Collected data
◇ ◇ ◇ ◇ ◇

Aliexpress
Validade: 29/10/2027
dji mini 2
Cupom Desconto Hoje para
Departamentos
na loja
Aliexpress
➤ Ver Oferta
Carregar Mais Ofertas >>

◇ ◇ ◇ ◇ ◇

→ Exercise
For each line in the data, set it down again exactly.

→ Expected answer
Aliexpress
Validade: 29/10/2027
dji mini 2
Cupom Desconto Hoje para
Departamentos
na loja
Aliexpress
➤ Ver Oferta
Carregar Mais Ofertas >>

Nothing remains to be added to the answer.